Black boxes from crashed Ethiopian Airlines flight sent to Paris for analysis
A man watches debris at the scene of the Ethiopian Airlines Flight ET 302 plane crash, near the town of Bishoftu, southeast of Addis Ababa, Ethiopia March 12, 2019. (REUTERS Photo)


An Ethiopian delegation led by the accident investigation bureau has flown the black boxes from the Ethiopia plane crash from Addis Ababa to Paris for investigation, Ethiopian Airlines said on Thursday.

France's BEA air safety agency confirmed later in the day that it had received the recorders from the plane that crashed shortly after takeoff from Addis Ababa on Sunday, killing all 157 people aboard.

BEA investigators will try to remove information from the cockpit voice and flight data recorders, which were damaged in the disaster.

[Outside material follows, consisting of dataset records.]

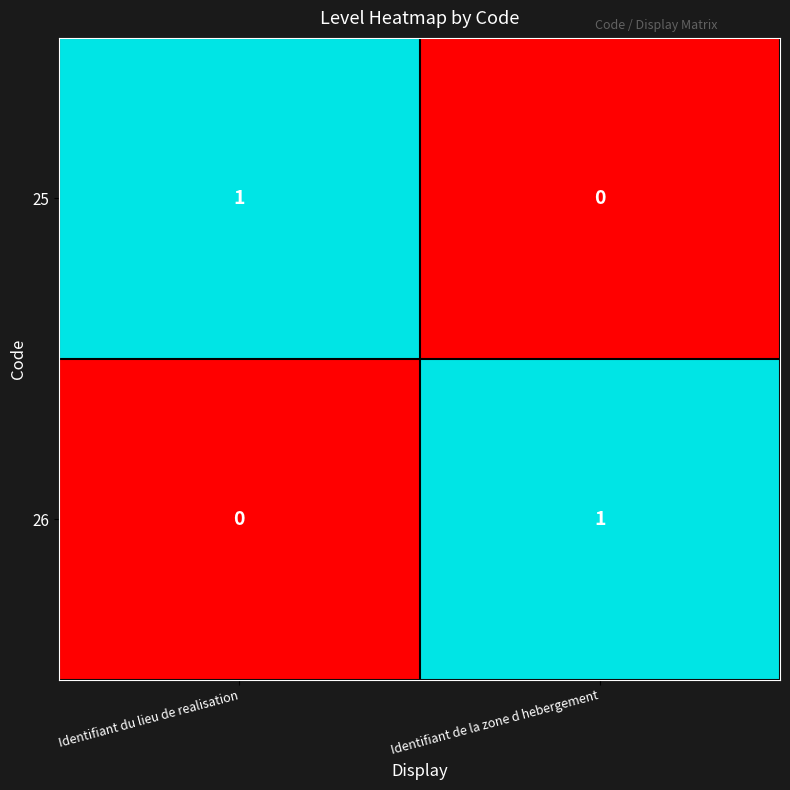

Is the value of 26 at Identifiant du lieu de realisation greater than the value of 25 at Identifiant du lieu de realisation?

No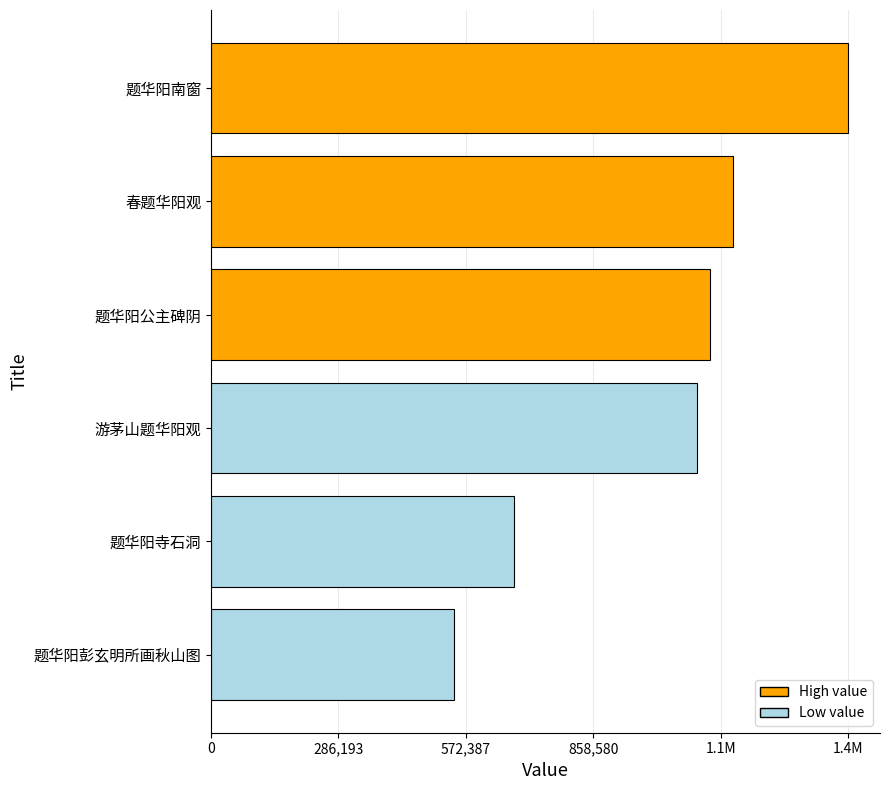

Are the bars horizontal?

Yes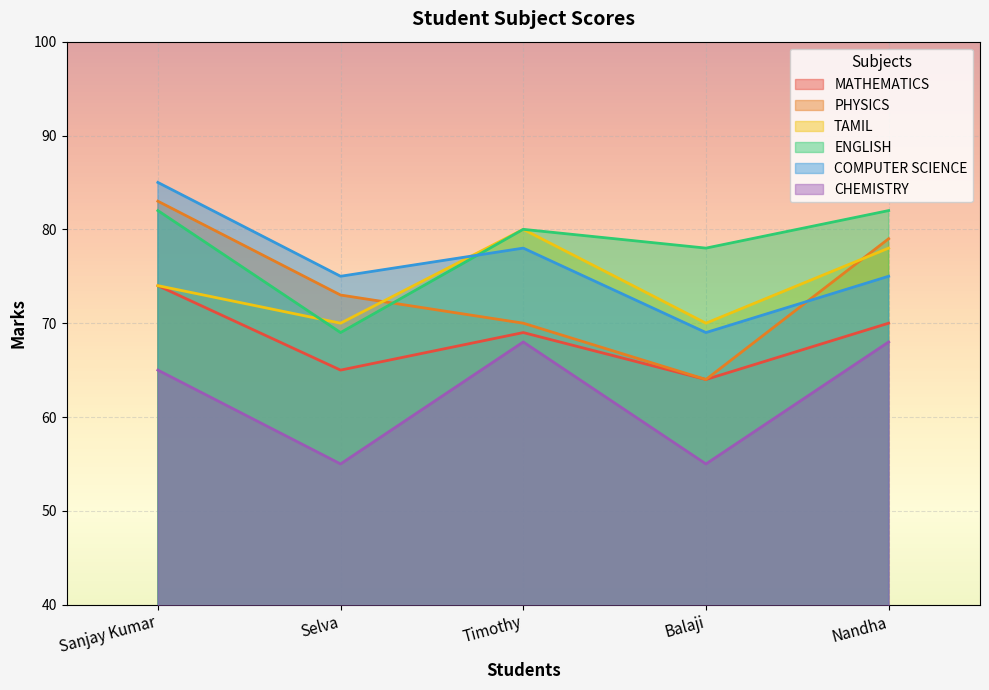

True or false: MATHEMATICS and TAMIL cross at least once.

False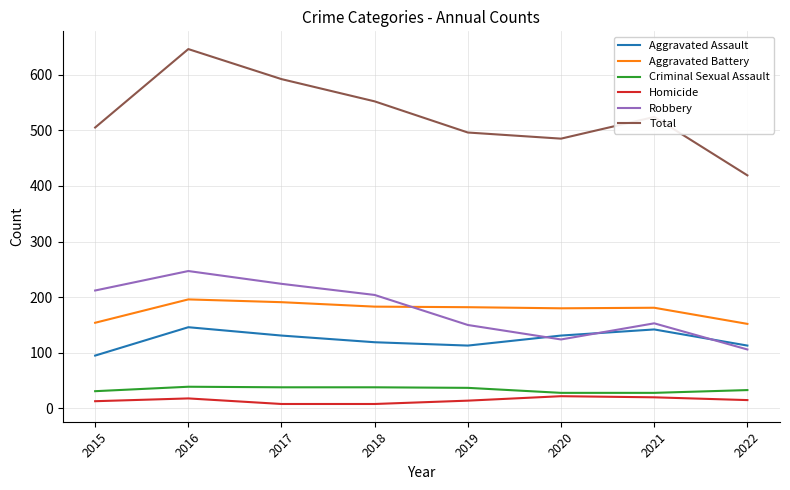

Is the value of Criminal Sexual Assault at 2019 greater than the value of Aggravated Battery at 2015?

No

The information that black boxes contain about what the pilots and the plane were doing will help explain 90 percent of all crashes, according to aviation experts.

Earlier Wednesday, Ethiopia said it would send the black boxes to Europe following the disaster, the second deadly crash involving the Boeing 737 Max 8 plane in less than six months, because it does not have the equipment to read the data.

Germany had said it would not be analyzing the black boxes from the plane that crashed at the weekend just minutes after takeoff.

A spokesman for Germany's Federal Bureau of Aircraft Accident Investigation told AFP that it did not have the means to read the new software in the flight recording devices.

"We are not going to analyze (the boxes)," he added.

The Ethiopian Airlines 737 Max 8 was less than four months old when it went down six minutes into a flight from Addis Ababa to Nairobi on Sunday, disintegrating on impact.

The crash has prompted governments worldwide including the U.S. to ban the American aerospace giant's bestselling jet from their airspace.